Using the listing below, retype exactly the lines starting at the one with "(598, 386) = (713, 447): toy" and ending at the one with "camera: 25 degrees right, 5 degrees down", and include both.

----- DATASET RECORDS -----

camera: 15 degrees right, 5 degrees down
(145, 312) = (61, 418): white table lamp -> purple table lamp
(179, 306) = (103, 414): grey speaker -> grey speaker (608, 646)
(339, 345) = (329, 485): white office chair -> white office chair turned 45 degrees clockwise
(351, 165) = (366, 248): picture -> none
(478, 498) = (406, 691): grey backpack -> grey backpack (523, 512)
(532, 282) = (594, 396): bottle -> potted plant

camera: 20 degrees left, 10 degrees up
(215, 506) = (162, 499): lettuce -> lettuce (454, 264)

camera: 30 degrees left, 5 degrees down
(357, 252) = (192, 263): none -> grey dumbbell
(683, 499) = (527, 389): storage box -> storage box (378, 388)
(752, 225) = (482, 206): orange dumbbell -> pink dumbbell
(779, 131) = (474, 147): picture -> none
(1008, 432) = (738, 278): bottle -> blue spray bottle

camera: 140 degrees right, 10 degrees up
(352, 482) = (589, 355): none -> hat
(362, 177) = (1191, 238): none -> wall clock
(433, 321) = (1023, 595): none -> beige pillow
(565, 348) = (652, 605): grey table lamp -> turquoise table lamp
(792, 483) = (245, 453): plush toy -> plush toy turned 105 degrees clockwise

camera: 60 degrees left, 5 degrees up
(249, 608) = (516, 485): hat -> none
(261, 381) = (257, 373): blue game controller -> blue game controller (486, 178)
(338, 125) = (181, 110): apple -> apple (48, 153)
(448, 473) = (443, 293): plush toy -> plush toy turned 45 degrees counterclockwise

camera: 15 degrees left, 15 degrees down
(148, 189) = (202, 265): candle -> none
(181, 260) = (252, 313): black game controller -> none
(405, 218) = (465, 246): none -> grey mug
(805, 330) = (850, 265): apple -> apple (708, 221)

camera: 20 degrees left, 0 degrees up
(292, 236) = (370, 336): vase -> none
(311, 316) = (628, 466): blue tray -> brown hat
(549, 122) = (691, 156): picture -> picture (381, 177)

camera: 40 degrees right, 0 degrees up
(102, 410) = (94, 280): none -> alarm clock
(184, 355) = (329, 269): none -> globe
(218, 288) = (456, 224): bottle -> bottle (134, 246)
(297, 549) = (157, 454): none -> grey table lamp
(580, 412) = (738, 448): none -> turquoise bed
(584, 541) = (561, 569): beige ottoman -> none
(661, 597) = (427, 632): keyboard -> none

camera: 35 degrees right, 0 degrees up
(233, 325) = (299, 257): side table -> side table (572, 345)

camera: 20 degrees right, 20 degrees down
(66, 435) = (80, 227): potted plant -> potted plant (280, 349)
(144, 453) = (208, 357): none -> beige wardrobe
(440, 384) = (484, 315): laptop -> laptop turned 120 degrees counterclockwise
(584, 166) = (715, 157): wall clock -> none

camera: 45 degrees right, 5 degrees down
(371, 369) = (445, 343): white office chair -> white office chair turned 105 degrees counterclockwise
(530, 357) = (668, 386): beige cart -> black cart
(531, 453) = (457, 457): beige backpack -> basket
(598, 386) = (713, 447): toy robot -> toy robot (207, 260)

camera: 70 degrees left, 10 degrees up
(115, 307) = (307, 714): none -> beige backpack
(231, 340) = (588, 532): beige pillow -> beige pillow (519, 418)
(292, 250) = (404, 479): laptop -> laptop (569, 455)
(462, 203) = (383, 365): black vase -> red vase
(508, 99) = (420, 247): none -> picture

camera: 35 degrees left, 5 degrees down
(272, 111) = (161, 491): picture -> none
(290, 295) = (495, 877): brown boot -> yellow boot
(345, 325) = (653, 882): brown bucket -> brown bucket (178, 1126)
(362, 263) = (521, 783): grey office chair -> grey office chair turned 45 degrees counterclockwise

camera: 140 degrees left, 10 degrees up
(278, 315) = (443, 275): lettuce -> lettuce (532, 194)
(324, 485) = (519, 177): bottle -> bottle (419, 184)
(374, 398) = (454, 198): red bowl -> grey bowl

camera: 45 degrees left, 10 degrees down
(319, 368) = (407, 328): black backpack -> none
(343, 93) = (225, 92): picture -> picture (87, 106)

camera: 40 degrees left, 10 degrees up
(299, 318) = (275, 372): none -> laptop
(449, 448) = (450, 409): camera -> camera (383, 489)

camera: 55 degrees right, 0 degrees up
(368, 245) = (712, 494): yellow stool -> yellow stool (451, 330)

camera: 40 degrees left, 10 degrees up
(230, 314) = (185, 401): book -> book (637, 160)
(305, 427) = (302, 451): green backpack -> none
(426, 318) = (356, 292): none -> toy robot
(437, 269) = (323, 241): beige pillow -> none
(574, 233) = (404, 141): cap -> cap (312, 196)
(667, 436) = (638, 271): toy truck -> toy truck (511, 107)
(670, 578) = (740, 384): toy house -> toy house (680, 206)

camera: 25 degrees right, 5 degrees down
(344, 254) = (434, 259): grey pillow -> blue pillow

-----

> SOLUTION FOR THIS PROBLEM:
(598, 386) = (713, 447): toy robot -> toy robot (207, 260)

camera: 70 degrees left, 10 degrees up
(115, 307) = (307, 714): none -> beige backpack
(231, 340) = (588, 532): beige pillow -> beige pillow (519, 418)
(292, 250) = (404, 479): laptop -> laptop (569, 455)
(462, 203) = (383, 365): black vase -> red vase
(508, 99) = (420, 247): none -> picture

camera: 35 degrees left, 5 degrees down
(272, 111) = (161, 491): picture -> none
(290, 295) = (495, 877): brown boot -> yellow boot
(345, 325) = (653, 882): brown bucket -> brown bucket (178, 1126)
(362, 263) = (521, 783): grey office chair -> grey office chair turned 45 degrees counterclockwise

camera: 140 degrees left, 10 degrees up
(278, 315) = (443, 275): lettuce -> lettuce (532, 194)
(324, 485) = (519, 177): bottle -> bottle (419, 184)
(374, 398) = (454, 198): red bowl -> grey bowl

camera: 45 degrees left, 10 degrees down
(319, 368) = (407, 328): black backpack -> none
(343, 93) = (225, 92): picture -> picture (87, 106)

camera: 40 degrees left, 10 degrees up
(299, 318) = (275, 372): none -> laptop
(449, 448) = (450, 409): camera -> camera (383, 489)

camera: 55 degrees right, 0 degrees up
(368, 245) = (712, 494): yellow stool -> yellow stool (451, 330)

camera: 40 degrees left, 10 degrees up
(230, 314) = (185, 401): book -> book (637, 160)
(305, 427) = (302, 451): green backpack -> none
(426, 318) = (356, 292): none -> toy robot
(437, 269) = (323, 241): beige pillow -> none
(574, 233) = (404, 141): cap -> cap (312, 196)
(667, 436) = (638, 271): toy truck -> toy truck (511, 107)
(670, 578) = (740, 384): toy house -> toy house (680, 206)

camera: 25 degrees right, 5 degrees down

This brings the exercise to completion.